Greater awareness of the distinctions between individual persons begins to take shape at the same time that there was an emerging sense of the qualities that bind all (property owning / white) men together. In the declarations Hunt examines, there is evidence of mankind’s demonstrable capacity to behave rationally, evidence that authorizes their creation and exercise of a new social contract. Different from how social relations were organized prior to this period, this focus on relations, that are defined in terms of the capacity for rational thought rather than by god the sovereign, becomes the foundation for a new form of governance.
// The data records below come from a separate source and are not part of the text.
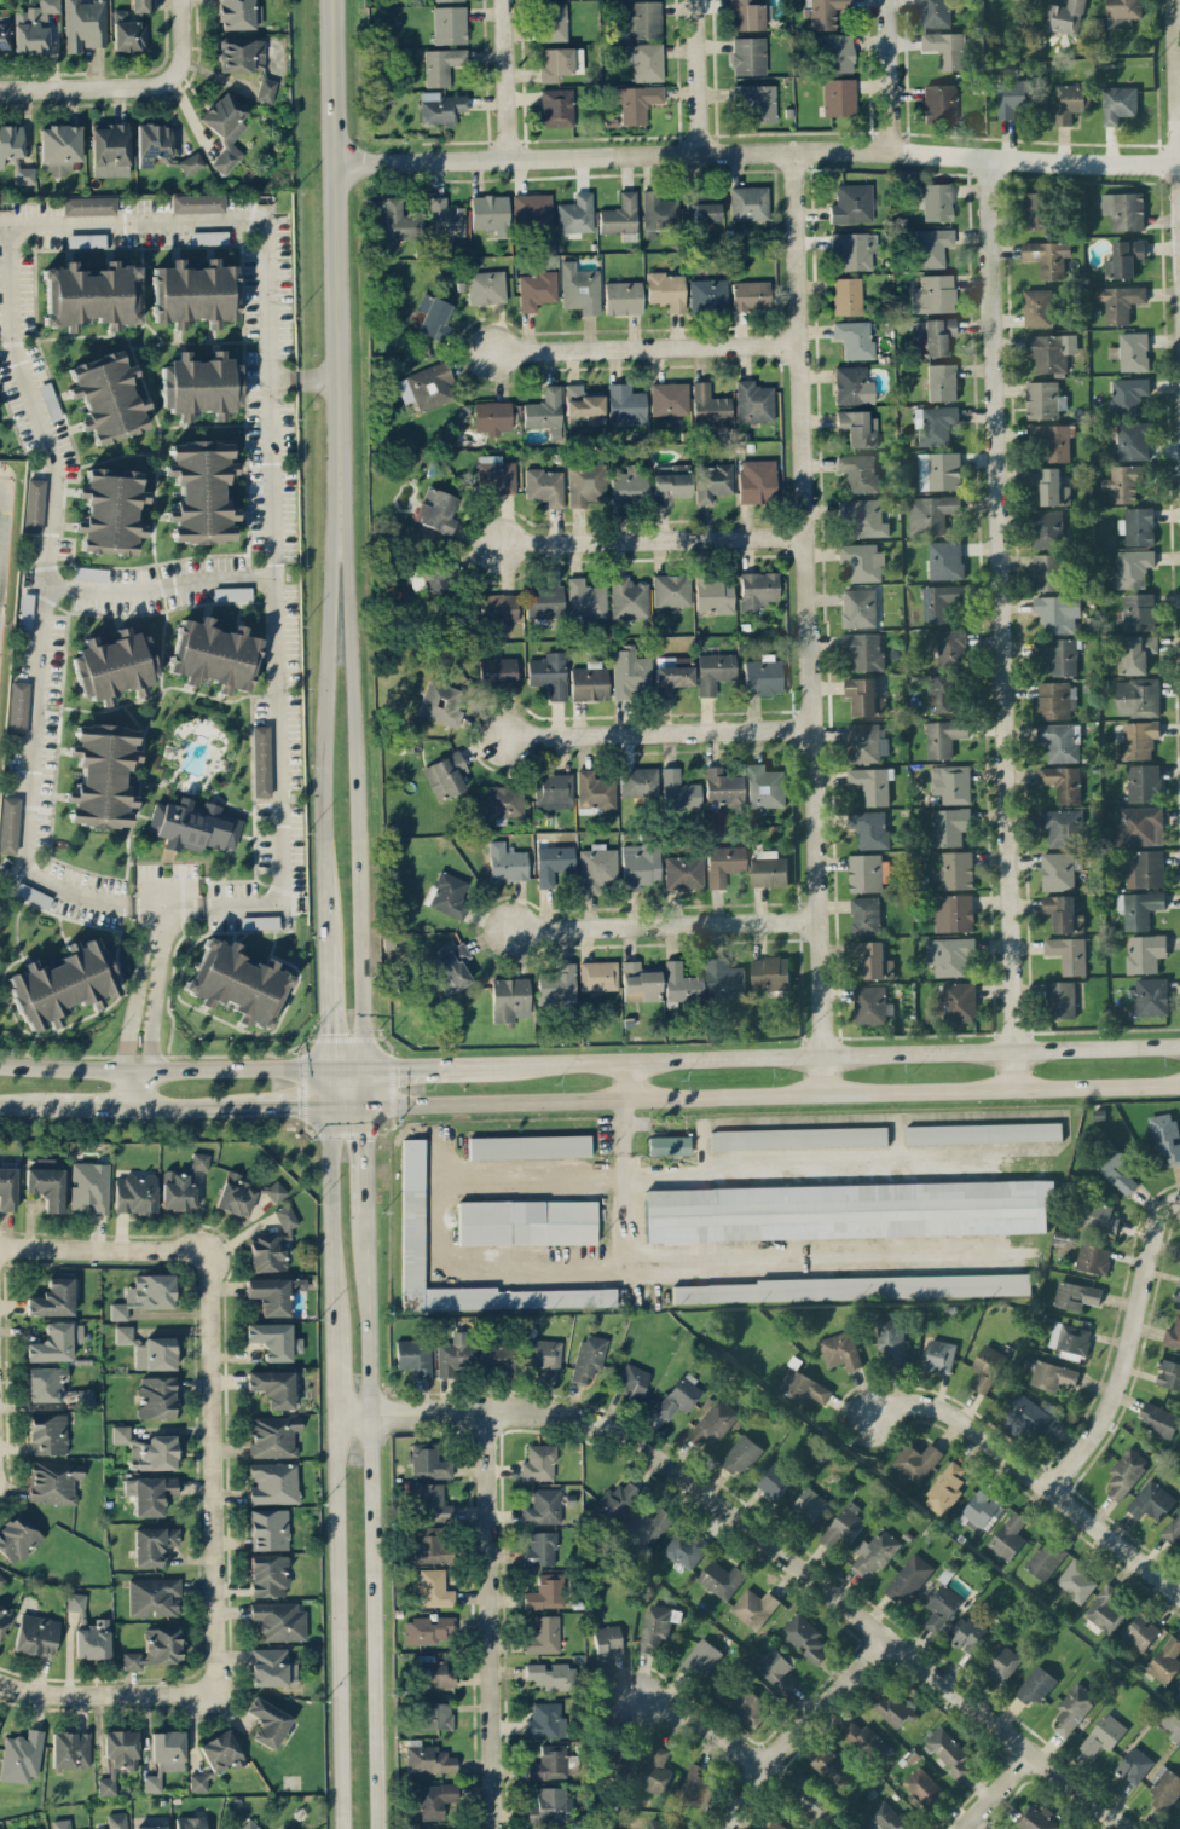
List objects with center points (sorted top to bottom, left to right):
building: (140, 5)
building: (824, 12)
building: (1122, 12)
building: (935, 13)
building: (238, 14)
building: (747, 14)
building: (1064, 17)
building: (644, 18)
building: (553, 21)
building: (84, 24)
building: (449, 24)
building: (32, 26)
building: (126, 31)
building: (4, 32)
road: (179, 37)
building: (948, 48)
building: (836, 52)
building: (240, 54)
building: (747, 55)
building: (645, 60)
building: (555, 63)
building: (441, 64)
road: (889, 74)
road: (697, 76)
road: (507, 79)
road: (89, 88)
building: (265, 89)
building: (1013, 96)
building: (838, 97)
road: (1177, 97)
building: (756, 100)
building: (636, 101)
building: (939, 102)
building: (1069, 102)
building: (1118, 104)
building: (556, 106)
building: (441, 107)
building: (225, 128)
building: (10, 141)
building: (152, 142)
building: (59, 147)
building: (109, 149)
road: (758, 150)
building: (191, 163)
building: (24, 175)
building: (936, 201)
building: (197, 202)
building: (748, 202)
building: (851, 203)
building: (89, 204)
building: (703, 206)
building: (531, 209)
building: (1035, 209)
building: (658, 210)
building: (1124, 210)
building: (491, 213)
building: (575, 213)
building: (445, 217)
building: (620, 217)
building: (401, 220)
building: (208, 236)
building: (86, 239)
building: (930, 246)
building: (854, 249)
building: (1048, 257)
building: (1124, 258)
road: (338, 267)
building: (486, 286)
building: (579, 287)
building: (536, 289)
building: (666, 290)
building: (193, 293)
building: (933, 293)
building: (707, 294)
building: (750, 294)
building: (90, 295)
building: (846, 295)
building: (622, 297)
building: (1120, 302)
building: (1038, 308)
building: (434, 315)
building: (935, 336)
building: (854, 338)
road: (647, 348)
building: (1050, 351)
building: (1131, 351)
building: (941, 381)
building: (199, 384)
building: (426, 385)
building: (852, 385)
building: (1127, 395)
building: (107, 397)
building: (668, 398)
building: (1043, 400)
building: (753, 401)
building: (626, 403)
building: (709, 404)
building: (583, 406)
building: (492, 416)
building: (934, 424)
building: (857, 428)
building: (1051, 440)
building: (1132, 440)
road: (271, 468)
building: (938, 470)
building: (858, 472)
building: (495, 474)
building: (757, 480)
building: (712, 481)
building: (670, 482)
building: (1122, 483)
building: (586, 484)
building: (629, 484)
building: (545, 485)
building: (1049, 486)
building: (199, 491)
road: (0, 498)
building: (33, 504)
building: (109, 510)
building: (436, 510)
building: (930, 513)
building: (861, 518)
building: (1136, 526)
building: (1046, 528)
road: (654, 538)
building: (945, 560)
building: (862, 561)
building: (1132, 567)
building: (1046, 572)
building: (89, 573)
building: (433, 577)
road: (161, 583)
building: (758, 589)
building: (671, 590)
building: (231, 592)
building: (714, 595)
building: (628, 597)
building: (585, 598)
road: (48, 599)
building: (543, 601)
building: (940, 602)
building: (498, 607)
building: (858, 607)
building: (25, 611)
building: (1138, 611)
building: (1057, 612)
road: (810, 620)
road: (1000, 621)
building: (950, 648)
building: (863, 650)
building: (1134, 653)
building: (213, 654)
building: (1058, 654)
building: (113, 665)
building: (714, 670)
road: (352, 671)
building: (498, 671)
building: (629, 672)
building: (548, 673)
building: (671, 674)
building: (763, 675)
building: (588, 681)
building: (943, 691)
building: (864, 697)
building: (1137, 697)
building: (1055, 700)
building: (441, 702)
building: (17, 708)
road: (658, 731)
building: (943, 737)
building: (1138, 739)
building: (1060, 741)
building: (865, 743)
building: (260, 760)
building: (444, 774)
building: (101, 775)
building: (638, 781)
building: (872, 783)
building: (951, 783)
building: (1062, 783)
building: (1143, 783)
building: (765, 786)
building: (722, 787)
building: (553, 790)
building: (678, 790)
building: (595, 791)
road: (325, 800)
building: (504, 801)
building: (8, 823)
building: (192, 824)
building: (1138, 826)
building: (949, 827)
building: (1062, 827)
building: (870, 828)
building: (506, 862)
building: (553, 863)
building: (723, 863)
building: (639, 864)
building: (597, 867)
building: (768, 868)
building: (1144, 869)
building: (954, 870)
building: (1057, 870)
building: (683, 871)
building: (865, 873)
building: (448, 893)
road: (165, 905)
building: (1138, 908)
building: (953, 913)
building: (1062, 913)
building: (865, 915)
building: (259, 921)
road: (669, 922)
road: (362, 937)
building: (1144, 953)
building: (1068, 954)
building: (949, 956)
building: (873, 959)
building: (452, 965)
building: (770, 973)
building: (597, 975)
building: (724, 979)
building: (237, 982)
building: (639, 982)
building: (680, 982)
building: (62, 983)
building: (556, 983)
building: (1151, 996)
building: (509, 998)
building: (1060, 999)
building: (957, 1002)
building: (870, 1005)
road: (144, 1006)
road: (814, 1053)
road: (406, 1065)
road: (346, 1066)
road: (164, 1068)
road: (633, 1077)
road: (365, 1085)
road: (329, 1086)
road: (772, 1092)
road: (30, 1103)
road: (347, 1105)
road: (98, 1106)
road: (195, 1106)
road: (293, 1106)
building: (983, 1133)
building: (1164, 1135)
building: (799, 1137)
building: (668, 1144)
building: (529, 1146)
road: (366, 1158)
building: (1118, 1172)
building: (47, 1182)
road: (569, 1183)
building: (182, 1184)
building: (90, 1186)
building: (7, 1188)
building: (275, 1190)
building: (135, 1193)
building: (235, 1193)
building: (847, 1210)
building: (412, 1212)
building: (1100, 1217)
building: (526, 1221)
building: (272, 1244)
road: (103, 1246)
building: (1177, 1252)
road: (750, 1257)
building: (1092, 1258)
building: (851, 1288)
building: (273, 1293)
building: (145, 1294)
building: (1076, 1295)
building: (53, 1297)
building: (123, 1333)
building: (1173, 1334)
building: (274, 1339)
building: (891, 1339)
building: (1069, 1340)
building: (55, 1341)
building: (840, 1350)
road: (1132, 1350)
building: (154, 1352)
building: (454, 1353)
building: (497, 1355)
building: (939, 1355)
building: (414, 1356)
building: (544, 1356)
building: (588, 1356)
building: (987, 1367)
building: (1050, 1374)
building: (1169, 1374)
building: (632, 1380)
building: (45, 1383)
building: (272, 1386)
building: (803, 1387)
building: (680, 1395)
building: (156, 1396)
building: (84, 1397)
building: (1026, 1415)
building: (1159, 1419)
building: (712, 1424)
building: (47, 1433)
building: (272, 1435)
building: (147, 1449)
building: (741, 1454)
building: (427, 1461)
building: (916, 1461)
building: (538, 1462)
road: (336, 1467)
road: (211, 1469)
road: (1033, 1472)
building: (1125, 1472)
building: (53, 1480)
building: (272, 1482)
building: (774, 1482)
building: (944, 1489)
building: (149, 1493)
building: (431, 1500)
building: (1151, 1501)
building: (610, 1504)
building: (809, 1504)
building: (543, 1506)
building: (982, 1509)
road: (373, 1520)
building: (842, 1526)
building: (644, 1528)
building: (268, 1529)
building: (1172, 1529)
building: (1008, 1535)
building: (17, 1536)
road: (759, 1539)
building: (152, 1543)
building: (426, 1544)
building: (540, 1548)
building: (686, 1548)
building: (874, 1552)
building: (1045, 1560)
building: (268, 1574)
building: (1, 1578)
building: (720, 1579)
building: (908, 1579)
building: (1076, 1581)
building: (433, 1587)
building: (545, 1592)
building: (153, 1596)
building: (75, 1600)
building: (752, 1607)
building: (941, 1607)
building: (1105, 1609)
building: (4, 1617)
road: (486, 1619)
building: (279, 1620)
building: (657, 1626)
building: (427, 1628)
building: (1141, 1632)
building: (968, 1633)
building: (36, 1634)
building: (544, 1634)
building: (92, 1639)
building: (805, 1639)
building: (607, 1640)
building: (154, 1648)
building: (702, 1657)
building: (1165, 1660)
building: (1002, 1662)
building: (268, 1666)
building: (774, 1666)
building: (434, 1671)
building: (551, 1675)
building: (1035, 1685)
building: (1179, 1685)
road: (107, 1692)
building: (750, 1706)
building: (1073, 1707)
building: (890, 1710)
building: (436, 1715)
building: (545, 1719)
road: (706, 1719)
building: (267, 1721)
building: (1171, 1724)
road: (799, 1729)
building: (1102, 1734)
building: (866, 1742)
building: (70, 1749)
building: (220, 1752)
building: (949, 1753)
building: (21, 1756)
building: (117, 1756)
building: (164, 1756)
building: (429, 1758)
building: (549, 1762)
building: (1134, 1764)
building: (833, 1767)
building: (655, 1770)
building: (198, 1782)
building: (694, 1783)
building: (923, 1786)
building: (1165, 1789)
road: (991, 1790)
building: (810, 1796)
building: (434, 1799)
building: (550, 1804)
building: (1179, 1806)
building: (885, 1817)
building: (1036, 1818)
building: (115, 1820)
building: (190, 1822)
building: (61, 1823)
building: (249, 1825)
building: (661, 1825)
building: (773, 1825)
building: (1179, 1825)
building: (150, 1826)
building: (0, 1828)
building: (35, 1828)
building: (553, 1828)

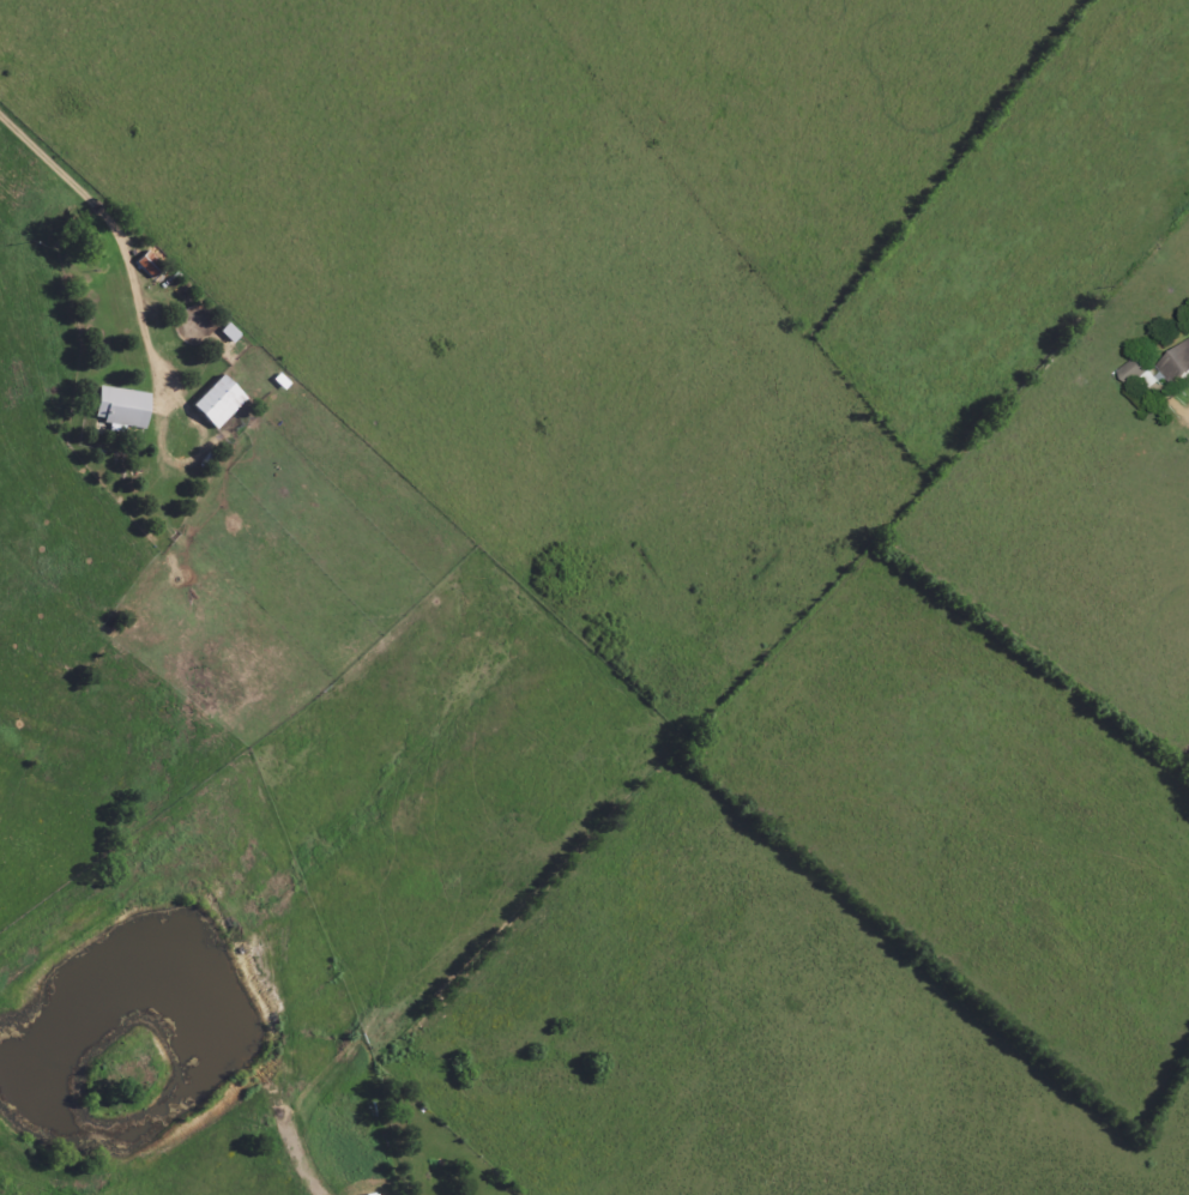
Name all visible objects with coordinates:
road: (120, 234)
building: (151, 265)
building: (1178, 367)
building: (1139, 373)
building: (221, 403)
building: (124, 409)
Prior to this, people looked to the sovereign power (god’s representative on earth) to explain life. Along with an evolving understanding of the rights of men, there was during this period an emerging sense of “rationality,” a way of living in the world that, whether addressed explicitly or not, was often joined to race, class, gender, and sexuality, as a justification for those who were enfranchised and disenfranchised.
In chapter three, Hunt points to some of the disagreements among liberal political theorists during this period. Different arrangements of “natural rights” allow us to think critically about the way liberal civil society was organized. Writing in 1625, Hugo Grotius, for example, said natural rights were connected to life, the body, freedom and honor (2007:118). But, Hunt stresses, John Locke defined natural rights in terms that stressed a natural right to property, and, therefore, whether intentionally or not, engineered rights in terms that did not challenge slavery. As we move forward, we will think more on how the connection of rights to property underlines how participation in governance is unfolding during this period.
Due Sunday, February 5th, by midnight. Word count: 400 words. Please make sure everything is in your own words. If you paraphrase, make sure to include the proper citation.
1. Write an introductory post that tells the class who you are and about your interest in this class.
2. Then, in about a page, reflect on the following: In the introduction to her book, Inventing Human Rights, Lynn Hunt (2007) draws our attention to some of the legal documents that were precursors to the Universal Declaration for Human Rights adopted by the United Nations in 1948. Choose one of these works and begin to contextualize it in relationship to the framework for human rights that exists today.